On évoque souvent les « trois poisons » que sont l’ignorance, l’avidité et la haine dans la pratique du zen.
Ils sont au coeur de la question du « lâcher prise » et de la voie. 
Ainsi le deuxième voeux du Bodhisattva est celui de dépasser toutes les passions affligeantes, et le troisième celui de pénétrer les choses dans leur vérité. 

Un enseignement du Bouddha en parle de manière éloquente : 

Il y a deux sortes de passions qui viennent recouvrir la nature de Bouhha : 

  • L’habitude de faire des discriminations, habitude mentale par laquelle on s’égare. 
  • L’attrait des émotions, la soif  par laquelle on s’égare en attribuant une fausse valeur aux choses. 

Ces deux tendances ont pour base l’ignorance et le désir ardent. 

L’ignorance nous amène aux raisonnements incorrects,  tandis que par la « soif » ou le désir ardent, on cherche à s’agripper aux choses agréables qu’on voit et qu’on entend… `

On s’attache alors aux émotions telles que la cupidité en ses satisfactions illusoires, à la colère et son rejet de la réalité, et enfin on fait preuve de stupidité.
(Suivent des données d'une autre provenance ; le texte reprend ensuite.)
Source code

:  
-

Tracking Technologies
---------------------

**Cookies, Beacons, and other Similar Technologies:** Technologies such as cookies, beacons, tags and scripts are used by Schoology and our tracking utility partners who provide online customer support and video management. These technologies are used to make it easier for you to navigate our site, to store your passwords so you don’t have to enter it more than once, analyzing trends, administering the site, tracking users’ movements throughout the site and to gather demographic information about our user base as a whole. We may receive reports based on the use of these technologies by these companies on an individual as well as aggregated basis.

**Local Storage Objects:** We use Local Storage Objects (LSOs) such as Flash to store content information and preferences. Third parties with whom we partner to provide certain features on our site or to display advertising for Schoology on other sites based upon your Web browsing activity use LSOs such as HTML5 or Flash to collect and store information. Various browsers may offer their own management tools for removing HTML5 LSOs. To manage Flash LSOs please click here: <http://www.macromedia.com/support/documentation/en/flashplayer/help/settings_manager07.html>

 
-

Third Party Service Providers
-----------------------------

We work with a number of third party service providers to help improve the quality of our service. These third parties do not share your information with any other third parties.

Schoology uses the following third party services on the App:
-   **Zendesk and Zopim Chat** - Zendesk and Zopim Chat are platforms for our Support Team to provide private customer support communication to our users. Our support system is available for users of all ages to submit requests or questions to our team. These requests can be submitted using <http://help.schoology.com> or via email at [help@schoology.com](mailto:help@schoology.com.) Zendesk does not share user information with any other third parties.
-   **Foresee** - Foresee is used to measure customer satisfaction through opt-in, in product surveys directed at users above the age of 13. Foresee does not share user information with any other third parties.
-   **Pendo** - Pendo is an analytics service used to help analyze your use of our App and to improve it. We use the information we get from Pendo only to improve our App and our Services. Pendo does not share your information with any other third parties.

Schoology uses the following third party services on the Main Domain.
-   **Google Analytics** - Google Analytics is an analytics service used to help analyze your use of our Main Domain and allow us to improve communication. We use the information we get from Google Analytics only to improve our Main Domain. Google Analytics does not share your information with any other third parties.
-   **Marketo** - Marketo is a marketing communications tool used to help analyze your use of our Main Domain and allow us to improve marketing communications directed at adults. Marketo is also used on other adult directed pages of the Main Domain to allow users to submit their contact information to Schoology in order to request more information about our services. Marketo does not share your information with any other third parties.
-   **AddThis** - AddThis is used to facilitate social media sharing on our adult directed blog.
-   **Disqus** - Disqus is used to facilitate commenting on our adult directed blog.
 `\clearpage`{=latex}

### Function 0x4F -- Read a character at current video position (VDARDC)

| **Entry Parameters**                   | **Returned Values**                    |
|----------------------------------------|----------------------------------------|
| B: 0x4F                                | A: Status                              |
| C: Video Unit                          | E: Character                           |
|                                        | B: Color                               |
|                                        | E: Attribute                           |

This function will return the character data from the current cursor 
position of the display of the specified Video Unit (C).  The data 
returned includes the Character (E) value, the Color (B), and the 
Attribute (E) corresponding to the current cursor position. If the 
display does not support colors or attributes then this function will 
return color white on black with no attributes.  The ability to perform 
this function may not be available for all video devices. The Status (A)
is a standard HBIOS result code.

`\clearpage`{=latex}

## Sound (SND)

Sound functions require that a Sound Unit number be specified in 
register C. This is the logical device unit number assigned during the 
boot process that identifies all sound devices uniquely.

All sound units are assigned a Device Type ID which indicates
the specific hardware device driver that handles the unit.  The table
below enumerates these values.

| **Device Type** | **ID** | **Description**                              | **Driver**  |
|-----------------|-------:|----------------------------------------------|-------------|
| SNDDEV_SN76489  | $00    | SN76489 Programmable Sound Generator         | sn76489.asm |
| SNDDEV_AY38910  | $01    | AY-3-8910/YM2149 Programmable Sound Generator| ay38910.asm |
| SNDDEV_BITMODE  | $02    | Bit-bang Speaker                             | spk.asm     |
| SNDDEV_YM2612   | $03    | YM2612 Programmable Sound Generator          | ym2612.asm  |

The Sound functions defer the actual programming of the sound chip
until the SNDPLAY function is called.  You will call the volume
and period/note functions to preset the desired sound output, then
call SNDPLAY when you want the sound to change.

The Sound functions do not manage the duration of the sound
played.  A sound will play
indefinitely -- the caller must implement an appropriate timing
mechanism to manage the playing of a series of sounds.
Cupidité, colère et ignorance sont les trois feux qui brûlent le monde. 
On en éteint les flammes en déterminant correctement ce qui donne satisfaction et en contrôlant les passions.
Dépouillé, il sera impossible aux passions affligeantes de prendre racine. 

La cupidité, la colère et la sottise sont comme la fièvre.
Pris de fièvre, même dans un palace on dormira mal.
Mais si notre être est apaisé, même sur un simple matelas au sol nous serons comme dans un palace.